MENELAAH PROGRAM DAN JANJI YANG BISA DI EKSEKUSI DAN MANA YANG TIDAK AKAN BISA DI EKSEKUSI
Kursi Gubernur dan Wakil Gubernur DKI Jakarta memang menjadi incaran banyak orang. Perebutan kursi Gubernur telah menimbulkan gejolak yang cukup besar di kalangan masyarakat. Janji-janji dan program digodok dan disampaikan dengan sedemikian manis dan sedemikian rupa. Gunanya untuk menarik simpati masyarakat. Keberpihakan terhadap masyarakat seakan dijadikan kunci keberhasilan.
Sebelum memilih mari memilah program-program dan janji-janji yang ditawarkan. Telaah satu persatu programnya, bedahlah menggunakan logika dan akal sehat. Banyak program yang ditawarkan seakan begitu manis namun sulit atau bahkan tidak akan mungkin untuk diterapkan. Sudah sewajarnya kita kritis mencari siapa yang akan menjadi nahkoda Jakarta 5 tahun ke depan.

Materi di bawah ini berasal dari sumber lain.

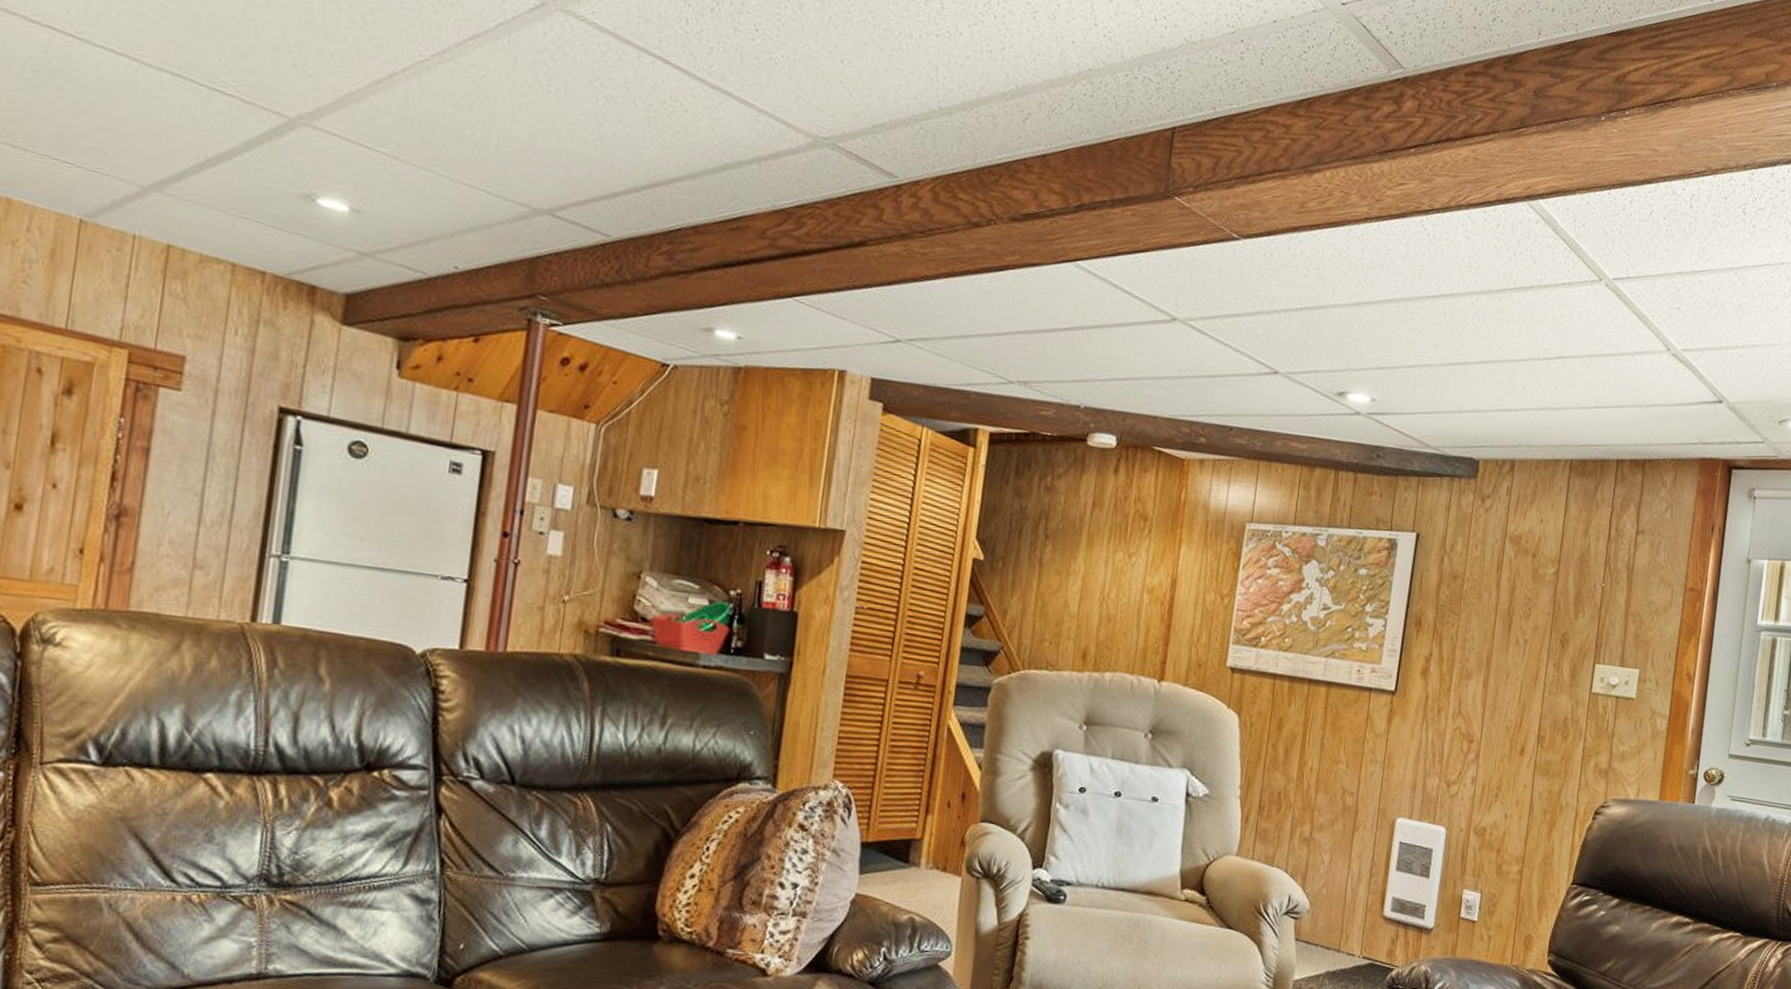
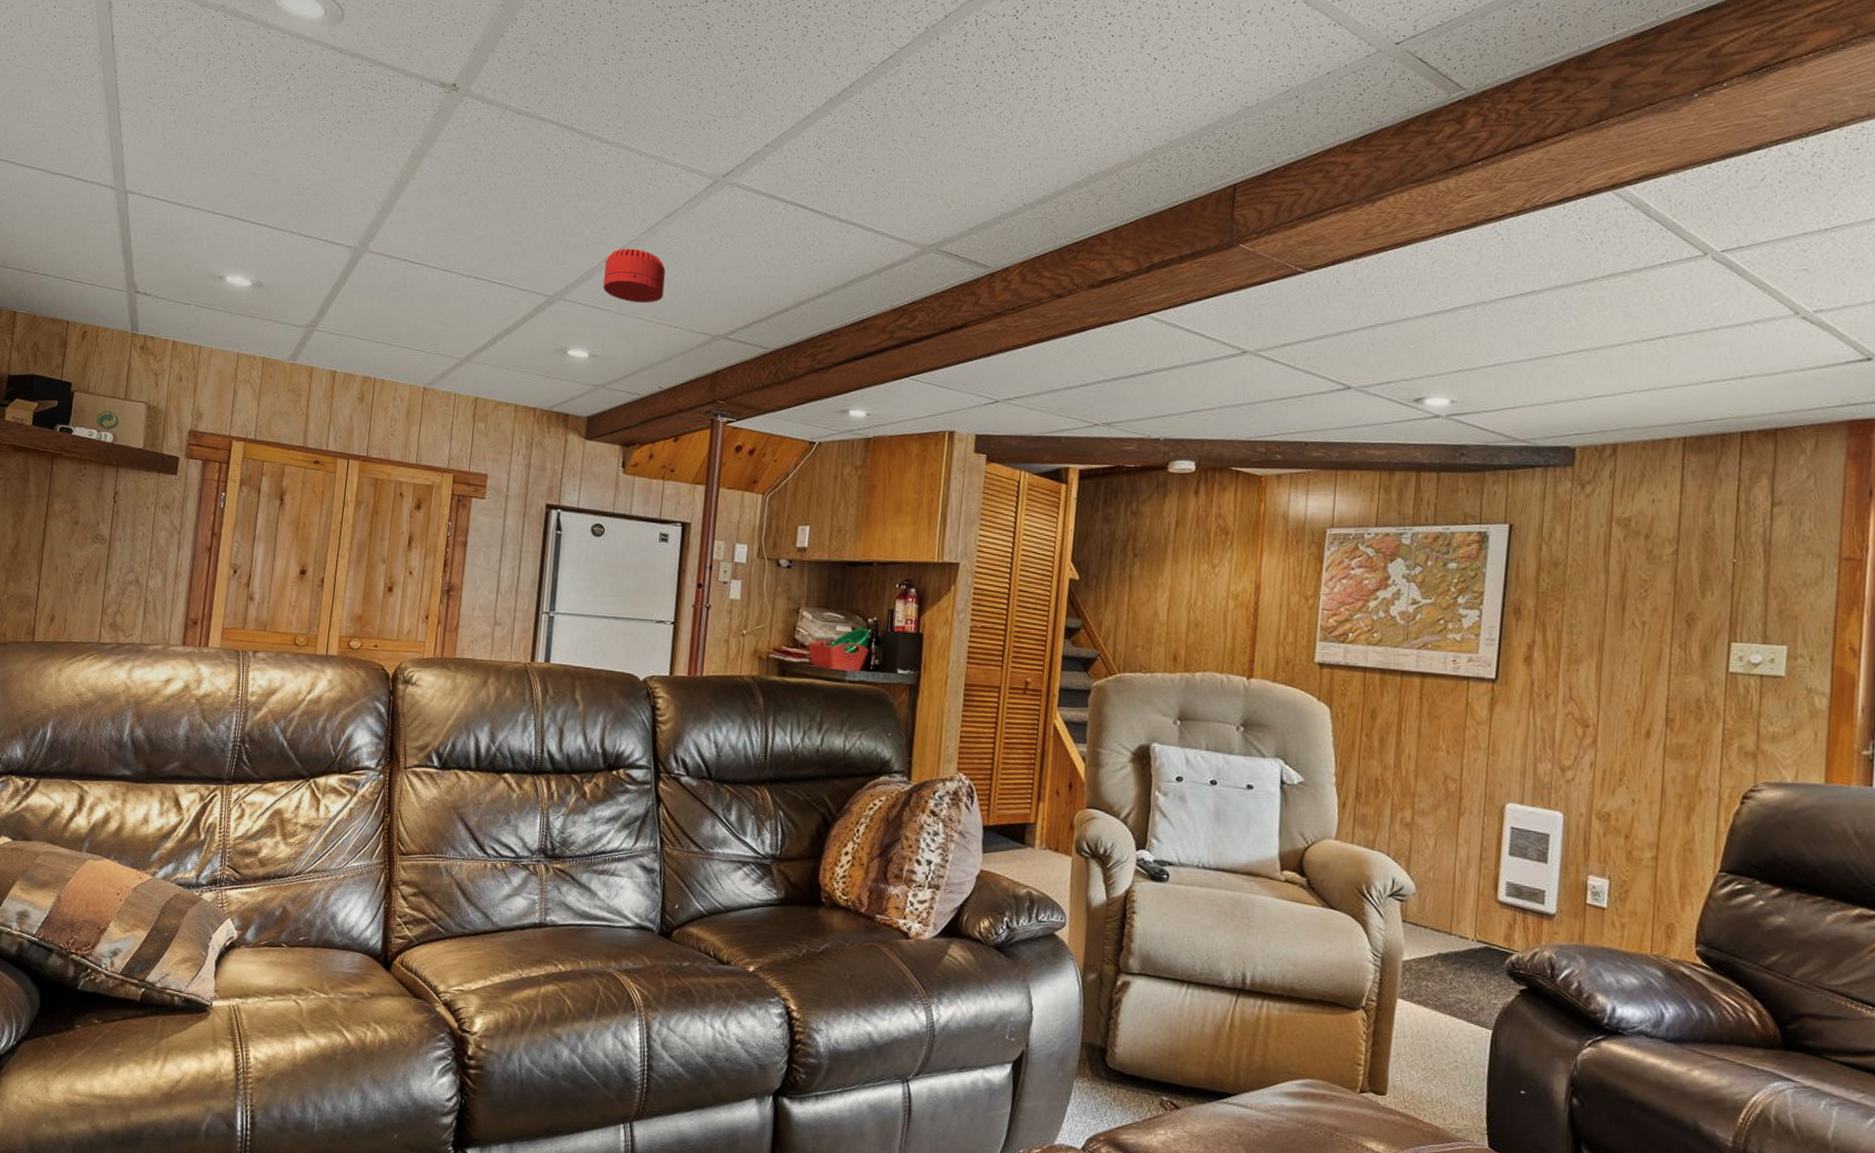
smoke detector: none [373,70,468,152] -> present [603,248,666,303]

Paslon 2, Basuki dan Djarot. Basuki mungkin pada saat ini tersangkut kasus “penistaan agama”, namun saat ini kasusnya telah bergulir di ranah hukum, dan biarkanlah kasusnya selesai berdasarkan hukum yang ada. Kasus penistaan yang dihadapi jangan dicampur adukkan dengan pemilihan kepala daerah saat ini, fokuslah terhadap program dan pencapaiannya.

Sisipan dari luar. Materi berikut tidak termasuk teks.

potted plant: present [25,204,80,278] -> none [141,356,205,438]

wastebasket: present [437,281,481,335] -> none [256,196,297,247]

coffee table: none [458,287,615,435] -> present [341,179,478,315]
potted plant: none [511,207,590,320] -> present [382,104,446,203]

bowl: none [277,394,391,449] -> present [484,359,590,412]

Paslon 3, Anies dan Sandi. Kandidat ini semakin gencar dalam mencari dukungan dari grass root. Dengan mengandalkan keberpihakan terhadap rakyat kecil menjadi andalannya. Namun apakah program-program yang disusun sudah sesuai dengan kebutuhan rakyat Jakarta pada saat ini dan pada masa yang akan datang ? program-program DP 0 atau RP 0, penolakan reklamasi, KJP Plus, OK OCE bisa dibilang program-program andalannya. Namun mari kita kritis dengan menganalisa program-program secara logika yang masuk di akal dan eksekusi yang mungkin bisa dilakukan. Kita akan menikmati Jakarta dari setiap program yang dikerjakan, bukan program retorika.

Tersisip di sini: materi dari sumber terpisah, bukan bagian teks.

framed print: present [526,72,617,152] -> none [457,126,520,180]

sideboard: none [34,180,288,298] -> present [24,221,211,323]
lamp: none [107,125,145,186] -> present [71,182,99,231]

Sekali lagi ditekankan bahwa setiap program yang disusun haruslah sesuai dengan ketentuan perundang-undangan yang ada. Keberpihakan terhadap masyarakat kecil tidak berarti masyarakat kecil harus menikmati sanjungan pada saat ini namun pada akhirnya akan berakibat pahit untuk jangka panjang. Untuk sesuatu yang lebih baik kedepannya tentu harus ada yang dikorkbankan. Kenyamanan saat ini harus dikorbankan demi keberlangsungan generasi yang akan datang.
Siapa yang kita pilih pada saat ini, kita juga yang akan menikmatinya 5 tahun dan beberapa tahun ke depannya. Jangan ketika sudah memilih nahkoda, setelah berjalan kita menyesali pilihannya. Nahkoda haruslah berani mengambil tindakan, dan setiap tindakan akan dipertanggungjawabkan nantinya dihadapan TYME, apakah dia membawa kesejahteraan terhadap rakyatnya ataukah tidak menghasilkan apa-apa. Selama masih di dunia, hubungan horizontal adalah tugas dan tanggung jawab yang harus di emban oleh nahkoda pemerintahan DKI Jakarta. Secara vertikal, akan mempertanggungjawabkan secara pribadi nantinya di hadapan TYME.